Cecil Bohanon and Bill Styring present a basic model of the Laffer Curve [Soaking rich doesn’t necessarily fill tax coffers, Nov. 30 IBJ] and ask whether raising taxes will lead to more revenue. They claim to have no idea which side of the Laffer Curve we are on, but warn politicians of the consequences of raising taxes. In recent years, there has been significant research into the Laffer Curve and behavior in the labor market. Estimates of the revenue maximizing point for income taxes are between 60 percent and 75 percent. There is certainly no empirical evidence to suggest that our current marginal tax rate is too high for the purposes of generating revenue.
Further, recent U.S. history supports the relationship between higher tax rates and increased revenue.

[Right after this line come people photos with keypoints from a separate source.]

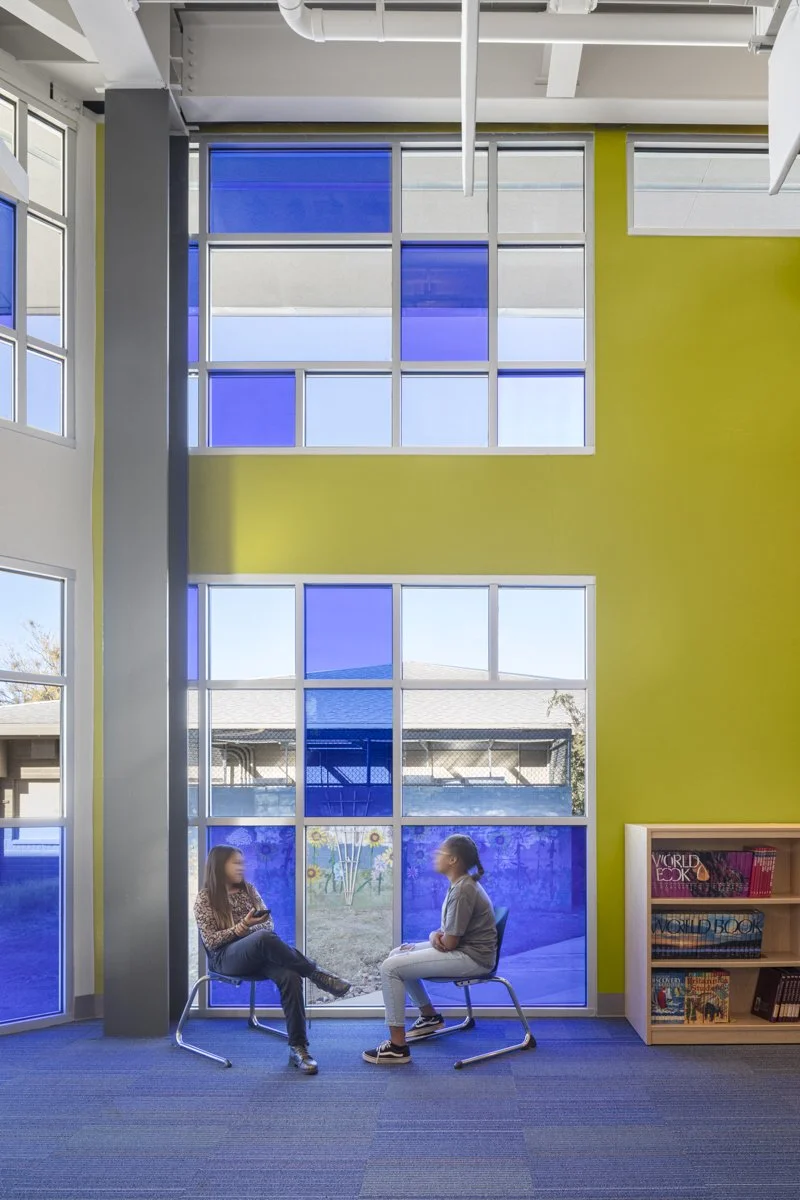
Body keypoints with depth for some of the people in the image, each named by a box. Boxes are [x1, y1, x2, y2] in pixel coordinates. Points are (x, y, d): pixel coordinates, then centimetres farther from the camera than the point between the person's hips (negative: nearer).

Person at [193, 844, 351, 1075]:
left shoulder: (248, 890, 17)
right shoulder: (205, 898, 3)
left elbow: (269, 924, 14)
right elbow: (211, 941, -4)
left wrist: (249, 930, -8)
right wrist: (243, 926, -16)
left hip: (258, 954, 5)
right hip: (226, 957, -4)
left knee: (290, 977, -30)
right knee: (265, 938, -40)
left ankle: (298, 1048, -29)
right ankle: (316, 975, -27)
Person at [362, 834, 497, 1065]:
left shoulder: (463, 890, -22)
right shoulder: (459, 884, 9)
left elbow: (449, 942, -22)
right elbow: (449, 927, 17)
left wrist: (435, 938, -1)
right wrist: (436, 935, -4)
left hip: (472, 958, -10)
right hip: (464, 948, 10)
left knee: (390, 968, -17)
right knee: (397, 955, 20)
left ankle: (398, 1047, -15)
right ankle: (429, 1016, 31)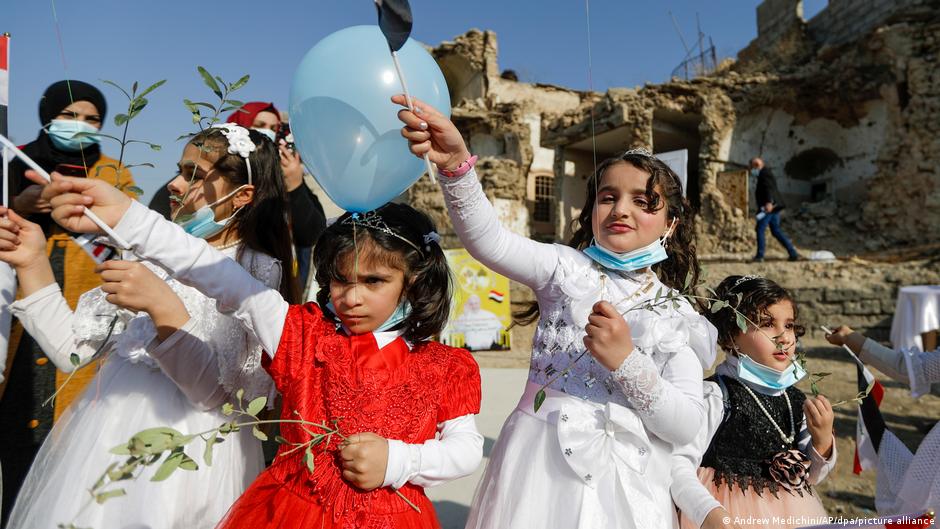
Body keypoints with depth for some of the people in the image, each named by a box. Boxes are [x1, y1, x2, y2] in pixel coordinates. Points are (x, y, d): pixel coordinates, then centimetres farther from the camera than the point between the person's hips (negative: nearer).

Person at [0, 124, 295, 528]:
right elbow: (73, 351, 6)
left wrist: (162, 306, -28)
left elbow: (213, 392, -18)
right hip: (102, 434, 6)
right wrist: (33, 264, -2)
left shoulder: (256, 272, -10)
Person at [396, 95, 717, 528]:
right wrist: (456, 164, -31)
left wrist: (626, 360, -18)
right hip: (539, 464, -1)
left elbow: (687, 427, -4)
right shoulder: (567, 268, 1)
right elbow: (488, 242, -16)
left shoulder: (677, 315, 3)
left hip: (624, 482, 1)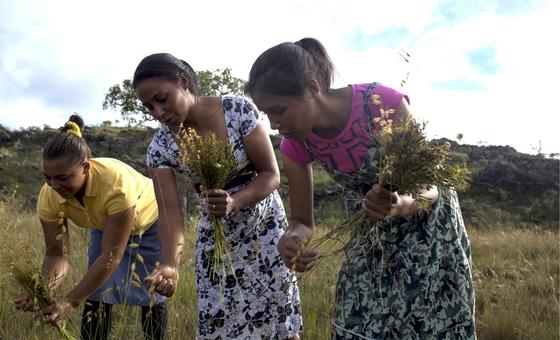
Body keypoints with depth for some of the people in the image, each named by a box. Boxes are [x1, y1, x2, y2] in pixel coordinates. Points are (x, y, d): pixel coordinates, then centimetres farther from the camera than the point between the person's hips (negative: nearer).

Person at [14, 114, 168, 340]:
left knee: (151, 296, -1)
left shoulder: (116, 183, -43)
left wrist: (71, 302, -41)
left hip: (151, 222, -4)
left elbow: (111, 256, -39)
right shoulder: (48, 196, -28)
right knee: (96, 294, -4)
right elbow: (56, 253, -21)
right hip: (105, 227, 4)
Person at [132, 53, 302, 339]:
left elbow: (271, 175, -16)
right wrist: (171, 264, -35)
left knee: (276, 313, 3)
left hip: (263, 225, -1)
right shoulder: (160, 147, -14)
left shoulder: (238, 110, -20)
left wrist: (234, 202, -34)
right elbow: (170, 214, -17)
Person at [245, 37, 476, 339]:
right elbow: (302, 220, -9)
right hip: (369, 235, 3)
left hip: (428, 221, -3)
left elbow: (430, 188, -23)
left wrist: (401, 205, -45)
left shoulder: (385, 104, -33)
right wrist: (292, 237, -33)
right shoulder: (295, 145, -19)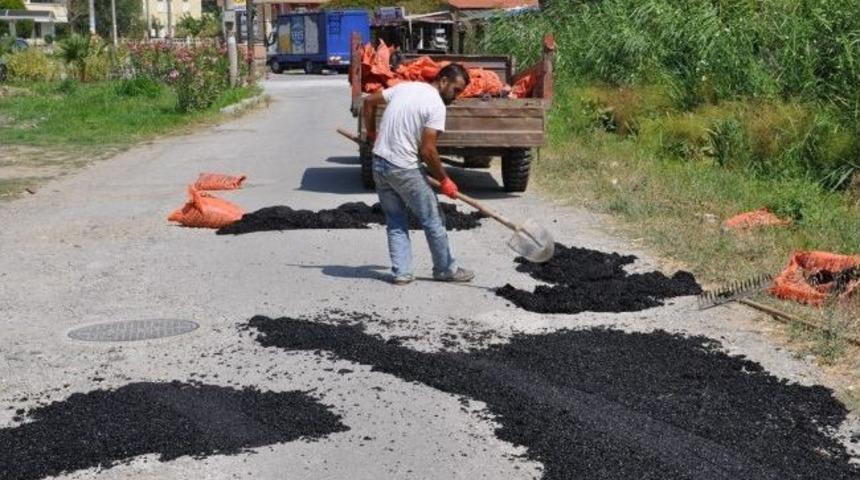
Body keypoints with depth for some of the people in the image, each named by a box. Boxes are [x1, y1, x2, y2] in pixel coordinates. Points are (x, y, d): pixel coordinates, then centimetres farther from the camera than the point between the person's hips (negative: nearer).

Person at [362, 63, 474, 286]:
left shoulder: (405, 86, 9)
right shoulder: (436, 105, -12)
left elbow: (369, 101, 17)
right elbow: (427, 150, -17)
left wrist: (371, 133, 28)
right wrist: (444, 180, -6)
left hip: (379, 164, 7)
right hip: (404, 170, -7)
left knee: (395, 222, 16)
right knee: (433, 221, 8)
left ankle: (401, 272, 15)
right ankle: (446, 270, 20)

In the 1980s President Reagan’s tax cuts led to high deficits. Marginal tax increases by first George H. W. Bush and then Bill Clinton led to a balanced budget by the end of the decade. Tax cuts pushed by the George W. Bush administration in the 2000s led to high deficits once again.
I am not suggesting that the top marginal tax rate should be 70 percent. The goal of tax policy is to efficiently collect revenue to fund necessary government services, not maximize revenues. But to suggest that raising the top rate above 39 percent might lead to lower tax revenue is blatantly and demonstrably false. We would be better served by editorialists who based their comments on research and facts rather than simplistic models and scare tactics.